Sandra Almodóvar
A Sandra Almodóvar
A veces, el
destino puede ser tan cruel como incierto y aparecer inesperadamente con sus
garras afiladas, aullando por todos los rincones de la noche. Nadie se lo podía
esperar. De hecho, lo teníamos previsto de inmediato. La última vez que la vi
le dije que en cuanto bajara de la Feria del Libro de Madrid nos pondríamos
manos a la obra. Incluso había comprado una nueva grabadora para el nuevo
proyecto: ambos estábamos muy ilusionados con novelar la vida de Sandra
Almodóvar.
Ese mismo día
aciago también nos dejó Antonio Gala; sin embargo, la muerte de Sandra está
envuelta de ese halo misterioso que solo las grandes divas pueden desprender.
Es cierto que se le había acumulado un montón de problemas de salud. Ya tenía
cierta edad. Tampoco se cuidaba demasiado. Quizá deseaba disfrutar los últimos
años de su vida a tope. O quizá deseaba olvidar esa relación tóxica que la
ahogaba. Por fin se atrevió a denunciarlo, aunque quizá fuese un poco tarde. Es
posible que el susodicho haya sido presuntamente —siempre presuntamente— el
causante de tanto dolor.
Sandra
Almodóvar nació en el cuerpo equivocado, en una ciudad que no le correspondía,
en una época demasiado puritana y a su lado convivió con un ogro: su padre. La
pobre era un saco de carne apaleada. Mucho tardó en salir huyendo de aquel
infierno. Sin embargo, el dolor y la desolación la fueron acompañando allá a donde
iba. Era el precio que había que pagar por ser libre en aquellos tiempos
ominosos. Fue detenido por aquella vergonzosa ley de vagos y maleantes en los
años 70, al límite de su derogación, y fue conducido a la cárcel de Badajoz,
dedicada a los homosexuales pasivos. Como si aquel piadoso gesto la fuese a
librar de la catarata de abusos que le fue cayendo como lava ardiendo.
En la
plenitud de su juventud, trabajó como quiosquera en Chueca, según me comentaba
Mili Hernández en su icónica librería Berkana. Esta misma asistió, junto a su
pareja, como extra en la película de Pedro Almodóvar “La mala educación”, donde
Sandra actuaba en una escena inolvidable. Me tienen que contar cómo fue
rescatada por Pedro de aquel kiosco. Me gustaría saber si al final fue otra
muñeca rota. El caso es que, por suerte para muchos de nosotros, se instaló en
Torremolinos y pudimos asistir a su arte, benevolente y amoroso. No puedo
olvidar con cuánto amor se dedicó a imitar a la gran Sara Montiel, esta misma
le dio el visto bueno a su maravillosa actuación.

- DATOS PROPORCIONADOS -
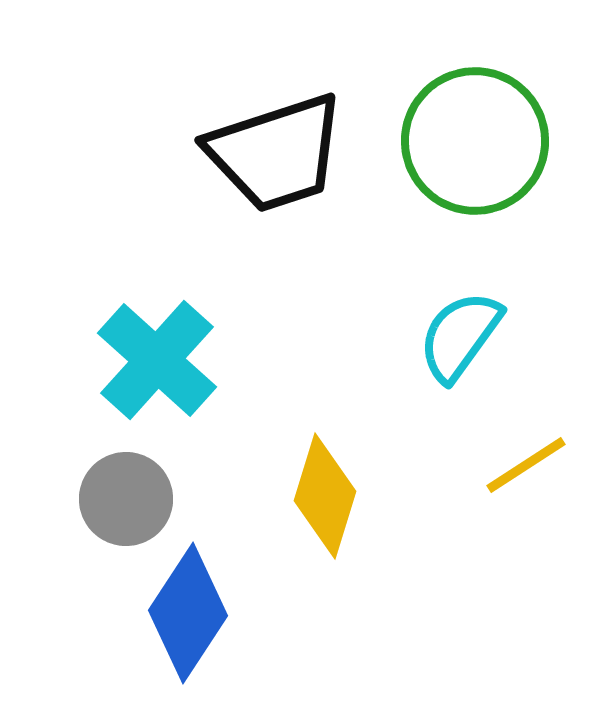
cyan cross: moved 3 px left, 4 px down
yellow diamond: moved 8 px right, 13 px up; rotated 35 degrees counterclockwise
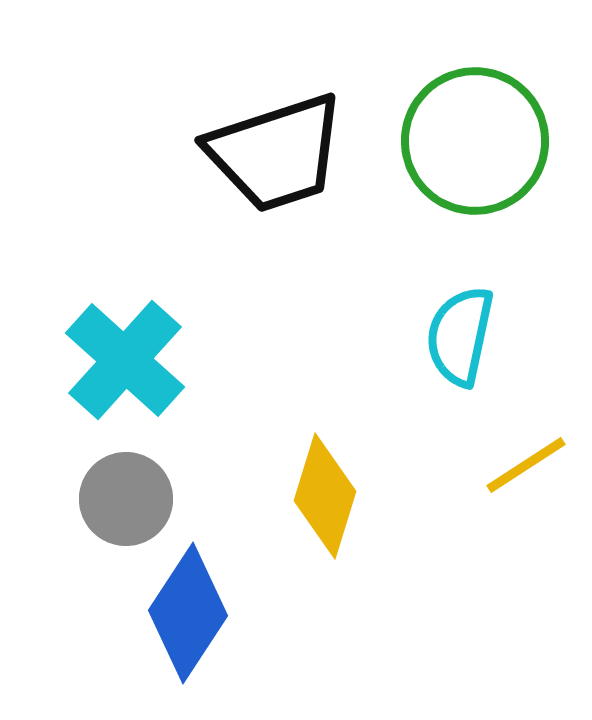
cyan semicircle: rotated 24 degrees counterclockwise
cyan cross: moved 32 px left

- TRABAJO A REALIZAR -
A – Copia del texto sobre Sandra Almodóvar todo lo que va desde "Ese mismo día" hasta "de tanto dolor.".
B – Según el texto sobre Sandra Almodóvar, ¿en qué barrio trabajó ella como quiosquera en su juventud?
C – Prosigue el texto sobre Sandra Almodóvar a partir del punto en que termina.

- RESPUESTAS POR TAREA -
A –
Ese mismo día
aciago también nos dejó Antonio Gala; sin embargo, la muerte de Sandra está
envuelta de ese halo misterioso que solo las grandes divas pueden desprender.
Es cierto que se le había acumulado un montón de problemas de salud. Ya tenía
cierta edad. Tampoco se cuidaba demasiado. Quizá deseaba disfrutar los últimos
años de su vida a tope. O quizá deseaba olvidar esa relación tóxica que la
ahogaba. Por fin se atrevió a denunciarlo, aunque quizá fuese un poco tarde. Es
posible que el susodicho haya sido presuntamente —siempre presuntamente— el
causante de tanto dolor.

B – En Chueca.

C –
Su talento
lo desarrolló en el “Pourquois pas?”,
el legendario pub de Torremolinos, todo un símbolo. Ahí pareció que iba a
llevar una tranquila vida de artista. Muchas noches fueron amenizadas con su
arte e ingenio, fino y elegante. Fue (y es) un entrañable lugar de reunión. Le
pedí a ella que actuara en la fiesta de mi 60 cumpleaños junto con otros tres
amigos sesentones, a lo que accedió encantada, solicitando humildemente la
voluntad, como esa gran persona sencilla y amable. No quería ponerse un caché,
como si asumiera que ya se encontraba en su ocaso.
La pobre no
ha tenido suerte en la vida. No ha tenido familia que la arrope. Tuvo un padre
que la despreciaba y la maltrataba; fue encarcelada en la misma frontera de la
derogación de aquella funesta ley; no llegó a triunfar como hubiera merecido de
la mano de Pedro Almodóvar y, cuando llegó a su madurez, tropezó nuevamente con
el hombre equivocado, como si se repitiera el mismo esquema de su niñez.
Teníamos previsto empezar hoy mismo las entrevistas para plasmar su vida en
papel. A punto ha estado de tener entre sus manos el documento (DNI) que le
admitía el cambio de nombre de Luis a Sandra, por lo que se podría considerar
violencia de género esa aciaga vida que ha llevado en pareja.
El tiempo
fue su peor enemigo. Nada llegó a tiempo.
Al funeral
asistieron las celebridades de Torremolinos, incluida la alcaldesa, Margarita
del Cid. Allí estuvimos arropándola como esa gran familia que somos. La familia
que nunca tuvo ha estado ahí presente, arrullándola y llorando su ausencia,
pero con la alegría de haber vivido junto a ella, por eso brotaron tantas
lágrimas cuando Santiago Muñiz acompañó el sepelio con la melodía de “La
violetera”.
En el centro
de nuestros corazones ha dejado impresa la calidez de su mirada y la brisa que
solo un ángel como ella es capaz de irradiar. Lágrimas de dolor, pero también
de esperanza, estallaron en mil pedazos de vida una luminosa mañana de un
treinta de mayo. Si alzas la vista al cielo, podrás contemplarla flotando entre
las nubes.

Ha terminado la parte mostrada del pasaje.